Não basta olhar feliz para a criança que resolve folhear sozinha um livro. Tem que desligar as notificações desnecessárias da tela do celular, sentar e dizer “está na hora da nossa leitura” e não deixar ninguém se intrometer. A exclusividade é o toque especial para coroar esse hábito que, como pais, temos a obrigação de ajudar a construir.
E depois que eles aprenderem a ler, passada a fase inicial de dificuldades, qual será o nosso papel?

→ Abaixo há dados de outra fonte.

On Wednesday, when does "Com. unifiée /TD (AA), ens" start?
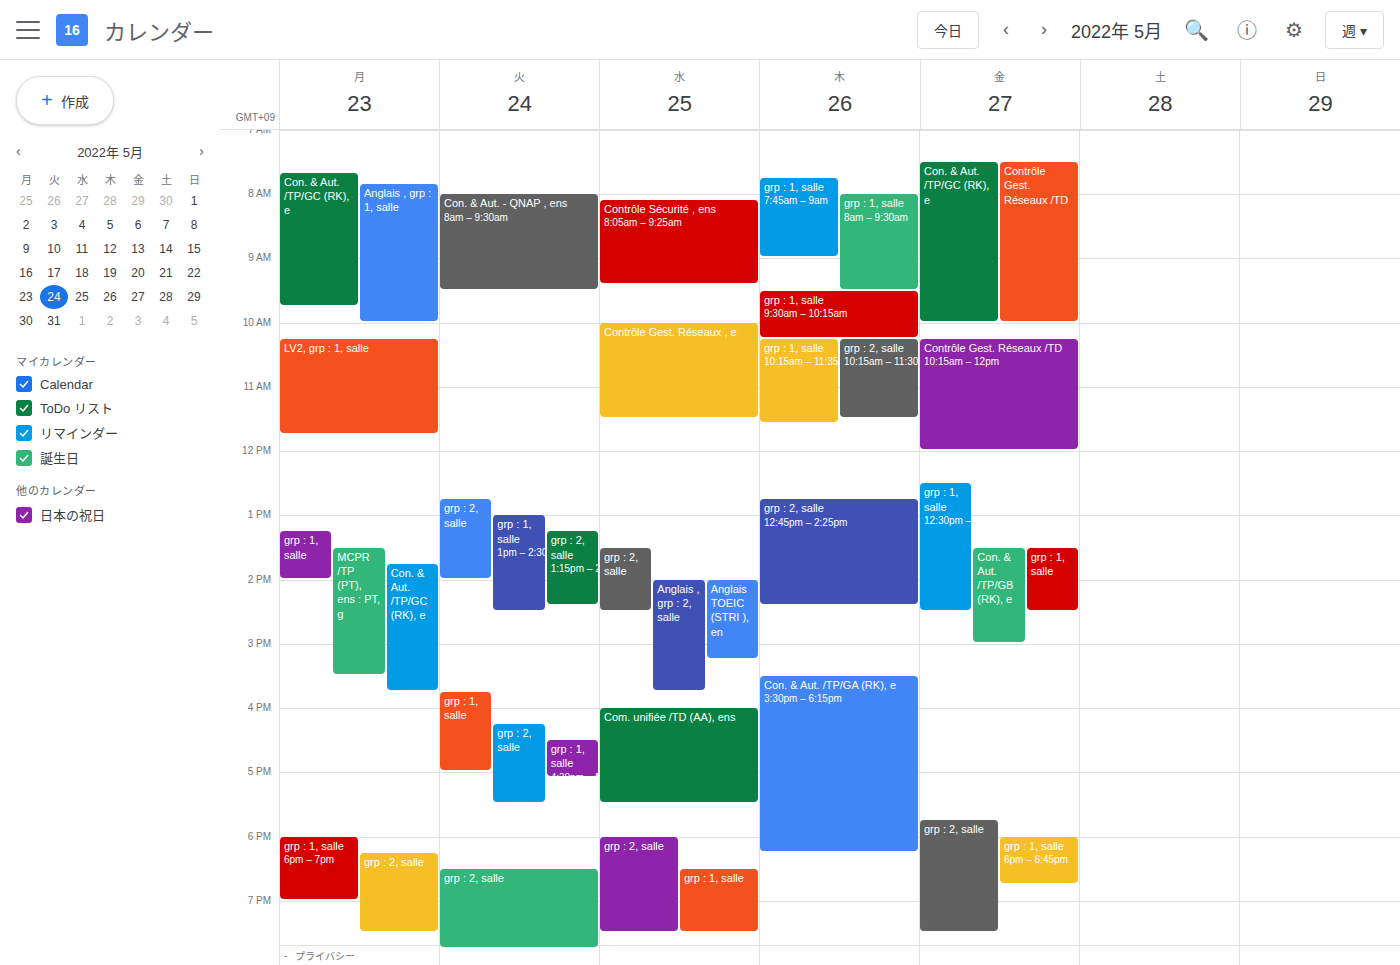
4:00 PM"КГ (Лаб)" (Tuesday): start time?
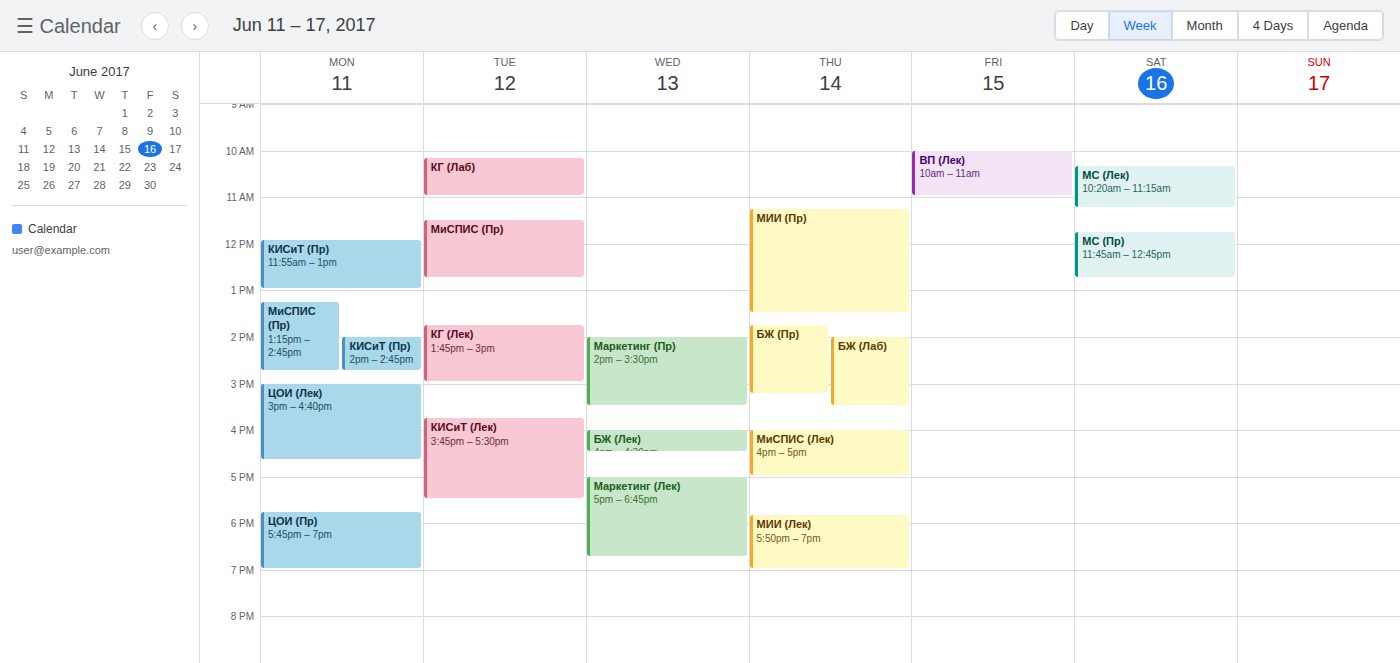
10:10 AM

Ler junto, de vez em quando, pode apostar. A missão não termina na alfabetização nem quando eles adquirem fluência na leitura. “É legal ler junto, todos saem lucrando. Você se aproxima afetivamente da criança e ela de você. Milhares de coisas não escritas no livro podem ser ditas”, afirma Ariadne.
Ler junto significa levar para dentro de casa o que muita gente acredita ser responsabilidade apenas da escola. Influência é a arte de contagiar esses pequenos aprendizes com nossos hábitos. Apesar de reclamar a falta de um ipad, a verdade é que Carolina, minha filha menor, está cada dia mais ansiosa para ler como todo mundo da casa, pedindo para digitar no computador a frase que eu pretendo escrever quando sento para trabalhar (foi ela que escreveu “enquanto Carolina”). A obra segue em construção.

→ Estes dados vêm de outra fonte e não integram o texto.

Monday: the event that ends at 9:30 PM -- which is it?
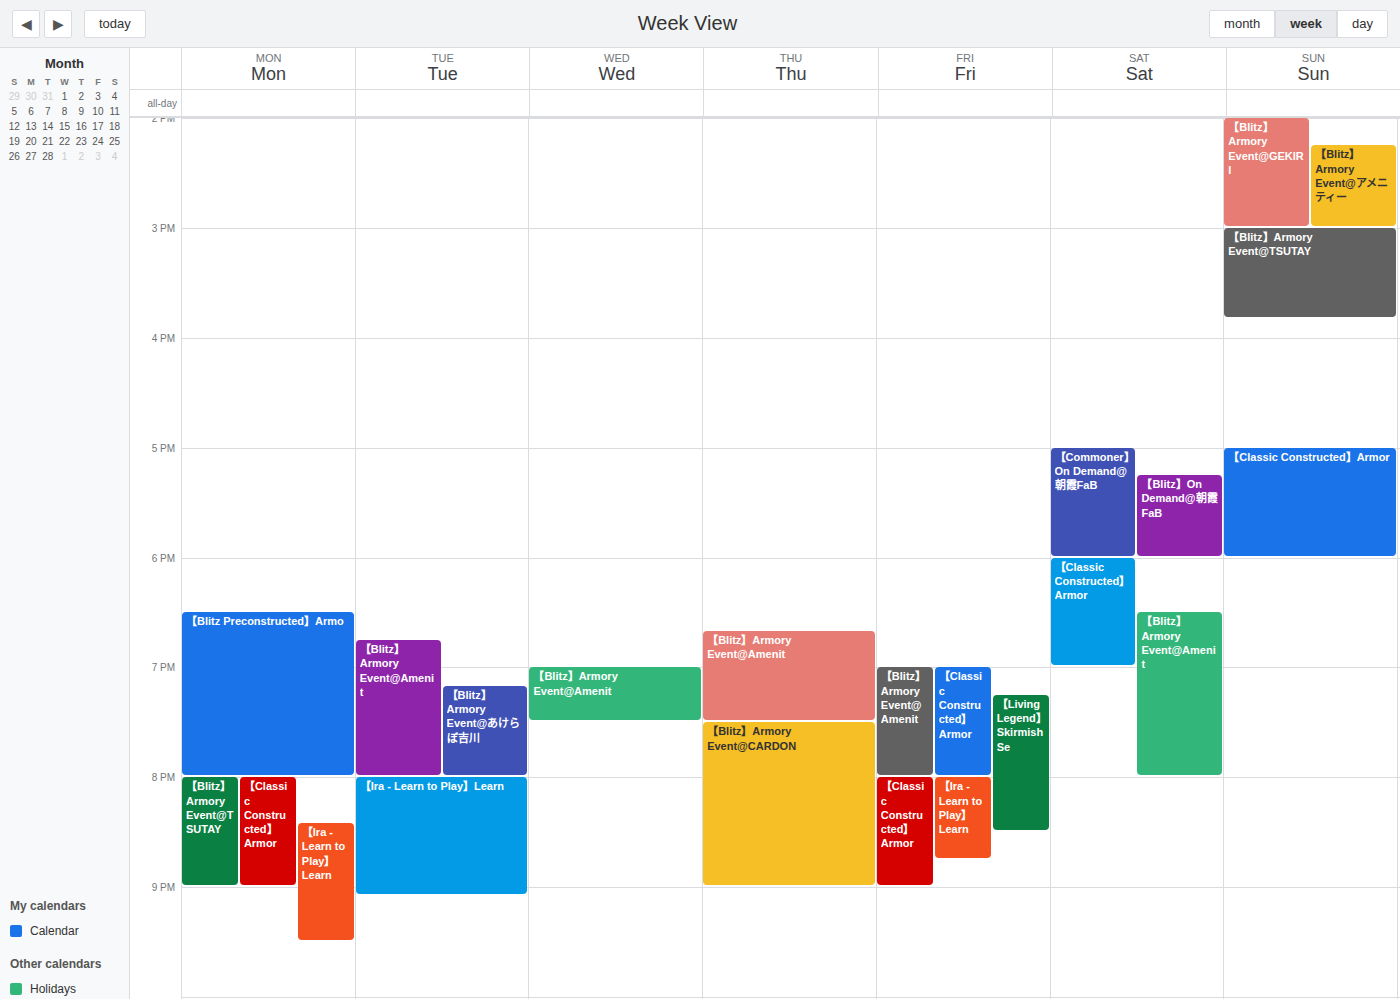
"【Ira - Learn to Play】Learn"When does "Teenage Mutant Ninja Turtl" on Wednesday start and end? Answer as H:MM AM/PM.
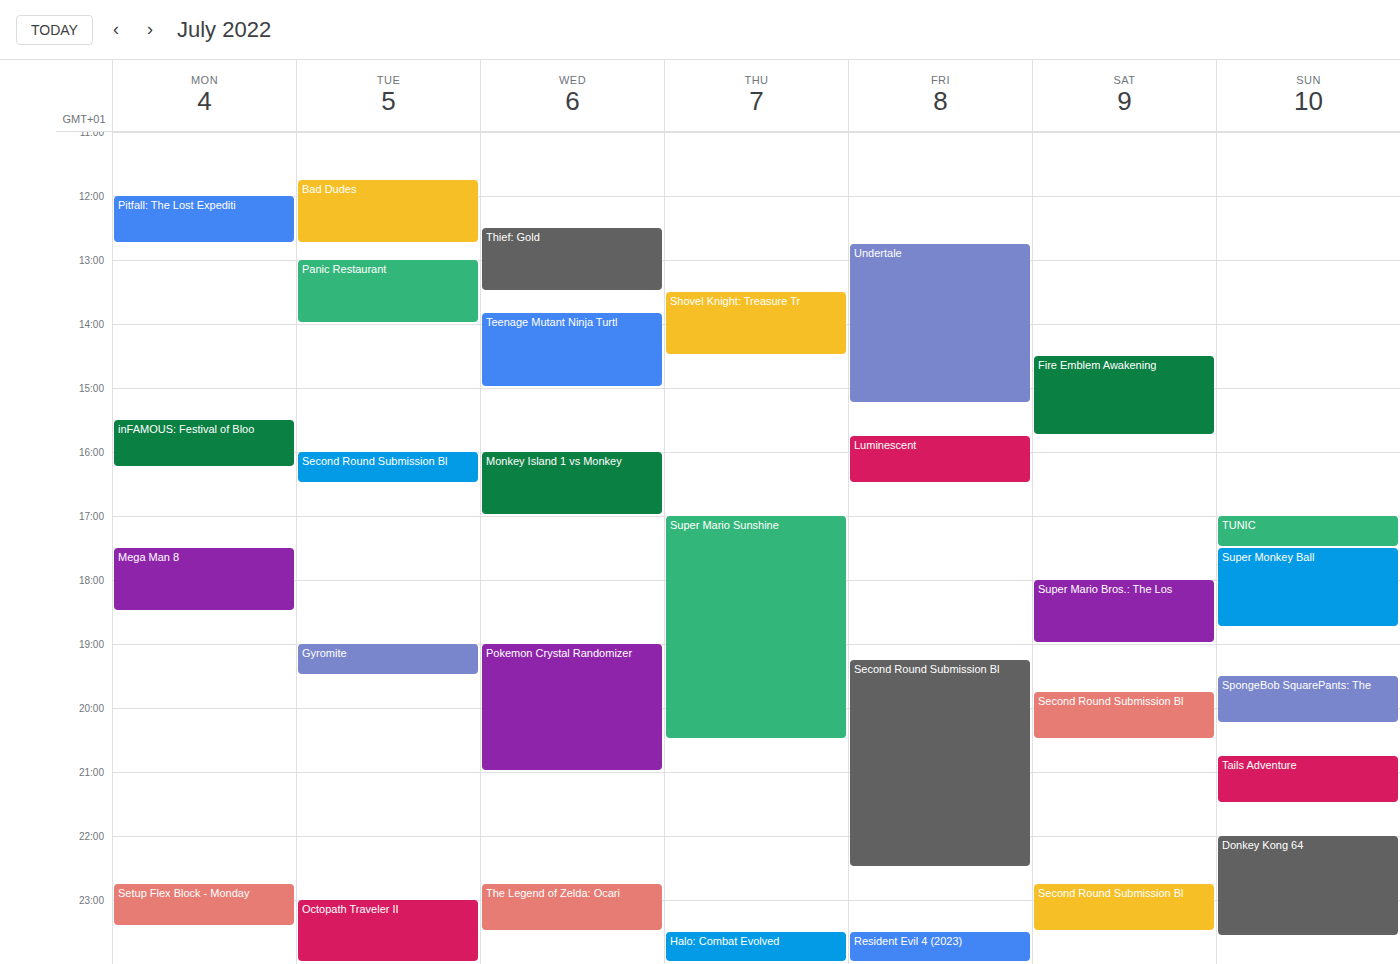
1:50 PM to 3:00 PMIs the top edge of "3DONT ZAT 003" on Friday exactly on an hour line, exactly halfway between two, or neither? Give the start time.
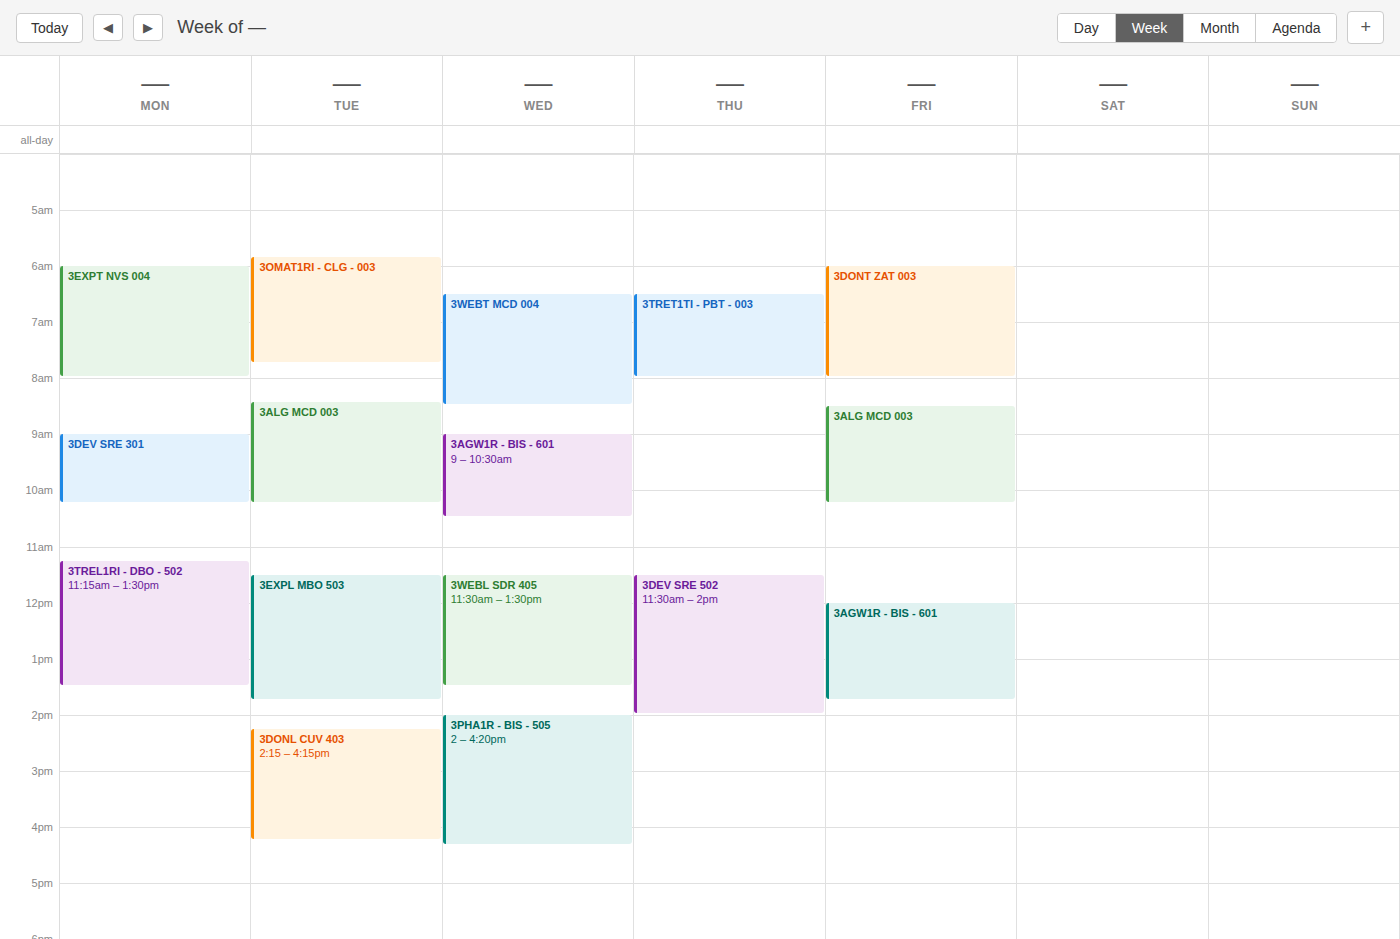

Letícia propõe que eu leia o livro que ela terminou de ler. Quer saber a minha opinião, conversar comigo sobre a história. Eu também tenho essa curiosidade. Afinal, que tanto ela lê e gosta? Estará entendendo tudo? O significado das novas palavras? O dicionário está lá, ao alcance das mãos, mas querer que a criança o consulte toda hora é exigir demais. Que lições tira das histórias? Se for um livro da minha infância, fica fácil interagir, mas há muitos títulos novos. A demanda é constante e crescente. Mal tenho tempo para dar conta dos títulos e dos autores que me interessam. Que horas vou ler o livro infanto-juvenil que já não se consome numa única tarde de tão grande, eu me pergunto. E o que faço com a outra filha que me cerca em busca de atenção nessa tarde propícia à leitura? Vida em família é assim: pontuada por negociações nem sempre frutíferas. Mas as soluções são sempre individuais, variam de casa para casa, e eis que temos uma chance. É tarde, a pequena ouve histórias do pai no quarto enquanto eu e Letícia sentamos para ler um gibi.
Estamos lado a lado, ela apoiada no meu ombro. Alternamos os personagens. Seguimos nessa leitura dramatizada e em voz alta. Tenho chance de perguntar se ela entendeu o significado de uma palavra ou outra. Ela fica feliz de me ver rindo das cenas que ela também achou engraçadas. Eis que na última página da revistinha, não encontramos o “fim” mas um “continua”. Ela me olha com os olhos apertados e séria conclui: “Detesto quando isso acontece. Agora vou ter que esperar a revistinha do mês que vem e ainda estamos no início de abril!”
“Putz, é mesmo”, digo, solidária.
Fechamos o gibi. A hora voou, a irmã chegou toda animada e acesa no meu quarto, o pai veio atrás com cara de quem desistiu da empreitada, mas Letícia ainda está com a cumplicidade esculpida no olhar. Sorri, já despreocupada com o fim da história que não veio.
“Adoro ler com você”, digo. “Precisamos fazer mais.”
“Eu também”, ela retruca, sorridente. “Mãe, eu acabei de ler um ótimo livro e posso te emprestar também”, completa, sustentando o assunto, antes que a noite acabe.